Comprehensive Bioinformatics Analysis of the Biodiversity of Lsm Proteins in the Archaea Domain

Microorganisms. 2023 May 3;11(5):1196. doi: 10.3390/microorganisms11051196.

Abstract

The Sm protein superfamily includes Sm, like-Sm (Lsm), and Hfq proteins. Sm and Lsm proteins are found in the Eukarya and Archaea domains, respectively, while Hfq proteins exist in the Bacteria domain. Even though Sm and Hfq proteins have been extensively studied, archaeal Lsm proteins still require further exploration. In this work, different bioinformatics tools are used to understand the diversity and distribution of 168 Lsm proteins in 109 archaeal species to increase the global understanding of these proteins. All 109 archaeal species analyzed encode one to three Lsm proteins in their genome. Lsm proteins can be classified into two groups based on molecular weight. Regarding the gene environment of lsm genes, many of these genes are located adjacent to transcriptional regulators of the Lrp/AsnC and MarR families, RNA-binding proteins, and ribosomal protein L37e.
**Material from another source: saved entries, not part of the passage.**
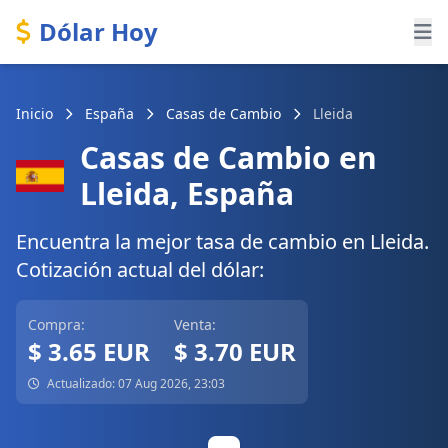
Dólar Hoy
Inicio
España
Casas de Cambio
Lleida
Casas de Cambio en
Lleida, España
Encuentra la mejor tasa de cambio en Lleida.
Cotización actual del dólar:
Compra:
Venta:
$ 3.65 EUR
$ 3.70 EUR
Actualizado: 07 Aug 2026, 23:03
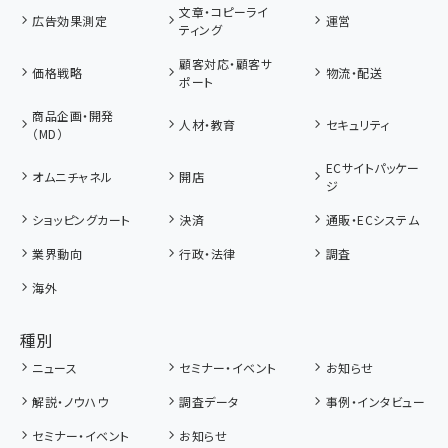
文章・コピーライ
広告効果測定
運営
ティング
顧客対応・顧客サ
価格戦略
物流・配送
ポート
商品企画・開発
人材・教育
セキュリティ
（MD）
ECサイトパッケー
オムニチャネル
開店
ジ
ショッピングカート
決済
通販・ECシステム
業界動向
行政・法律
調査
海外
種別
ニュース
セミナー・イベント
お知らせ
解説・ノウハウ
調査データ
事例・インタビュー
セミナー・イベント
お知らせ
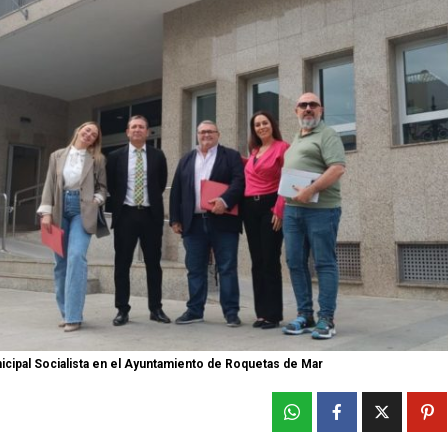
cipal Socialista en el Ayuntamiento de Roquetas de Mar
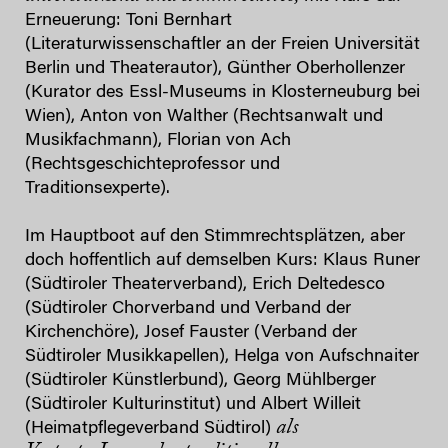
Erneuerung: Toni Bernhart
(Literaturwissenschaftler an der Freien Universität
Berlin und Theaterautor), Günther Oberhollenzer
(Kurator des Essl-Museums in Klosterneuburg bei
Wien), Anton von Walther (Rechtsanwalt und
Musikfachmann), Florian von Ach
(Rechtsgeschichteprofessor und
Traditionsexperte).
Im Hauptboot auf den Stimmrechtsplätzen, aber
doch hoffentlich auf demselben Kurs: Klaus Runer
(Südtiroler Theaterverband), Erich Deltedesco
(Südtiroler Chorverband und Verband der
Kirchenchöre), Josef Fauster (Verband der
Südtiroler Musikkapellen), Helga von Aufschnaiter
(Südtiroler Künstlerbund), Georg Mühlberger
(Südtiroler Kulturinstitut) und Albert Willeit
als
(Heimatpflegeverband Südtirol)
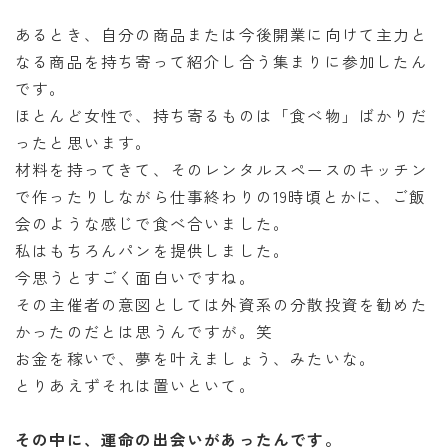
あるとき、自分の商品または今後開業に向けて主力と
なる商品を持ち寄って紹介し合う集まりに参加したん
です。
ほとんど女性で、持ち寄るものは「食べ物」ばかりだ
ったと思います。
材料を持ってきて、そのレンタルスペースのキッチン
で作ったりしながら仕事終わりの19時頃とかに、ご飯
会のような感じで食べ合いました。
私はもちろんパンを提供しました。
今思うとすごく面白いですね。
その主催者の意図としては外資系の分散投資を勧めた
かったのだとは思うんですが。笑
お金を稼いで、夢を叶えましょう、みたいな。
とりあえずそれは置いといて。
その中に、運命の出会いがあったんです。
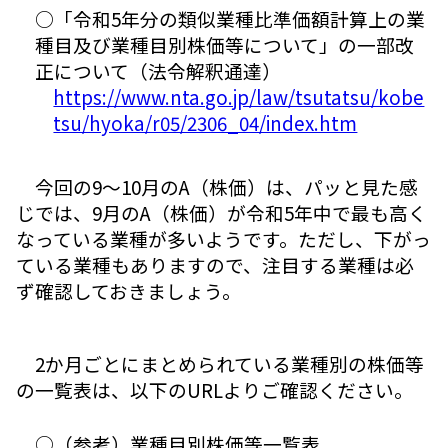
○「令和5年分の類似業種比準価額計算上の業
種目及び業種目別株価等について」の一部改
正について（法令解釈通達）
https://www.nta.go.jp/law/tsutatsu/kobe
tsu/hyoka/r05/2306_04/index.htm
今回の9～10月のA（株価）は、パッと見た感
じでは、9月のA（株価）が令和5年中で最も高く
なっている業種が多いようです。ただし、下がっ
ている業種もありますので、注目する業種は必
ず確認しておきましょう。
2か月ごとにまとめられている業種別の株価等
の一覧表は、以下のURLよりご確認ください。
○（参考）業種目別株価等一覧表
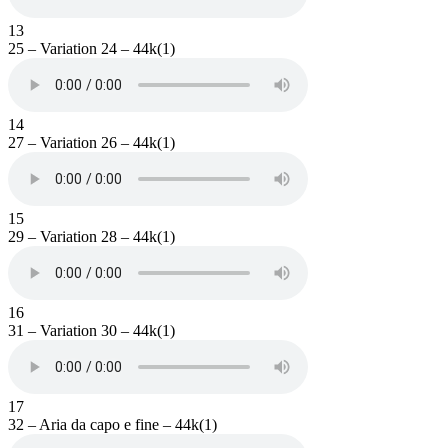
13
25 – Variation 24 – 44k(1)
14
27 – Variation 26 – 44k(1)
15
29 – Variation 28 – 44k(1)
16
31 – Variation 30 – 44k(1)
17
32 – Aria da capo e fine – 44k(1)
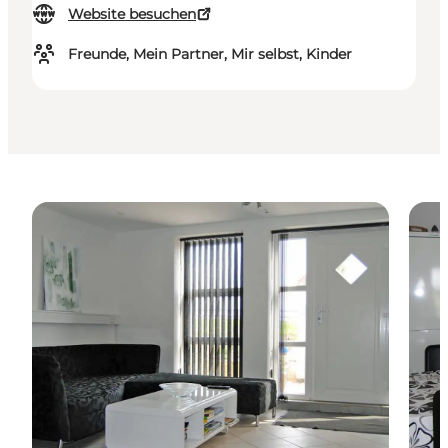
Website besuchen
Freunde, Mein Partner, Mir selbst, Kinder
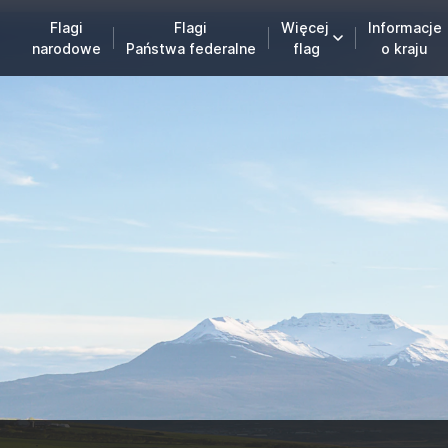
Flagi
Flagi
Więcej
Informacje
narodowe
Państwa federalne
flag
o kraju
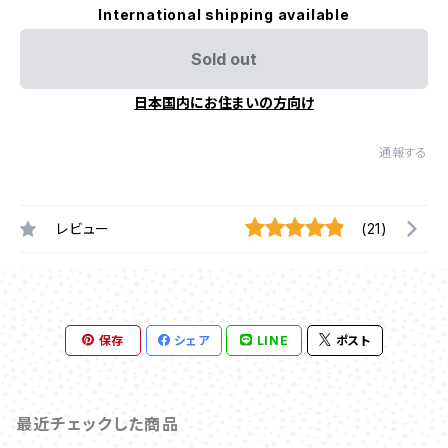
International shipping available
Sold out
日本国内にお住まいの方向け
通報する
レビュー
(21)
保存
シェア
LINE
ポスト
最近チェックした商品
Notably, only proteins from species of the class Halobacteria conserved the internal and external residues of the RNA-binding site identified in Pyrococcus abyssi, despite belonging to different taxonomic orders. In most species, the Lsm genes show associations with 11 genes: rpl7ae, rpl37e, fusA, flpA, purF, rrp4, rrp41, hel308, rpoD, rpoH, and rpoN. We propose that most archaeal Lsm proteins are related to the RNA metabolism, and the larger Lsm proteins could perform different functions and/or act through other mechanisms of action.

Keywords: Lsm; RNA metabolism; archaea; bioinformatics analysis.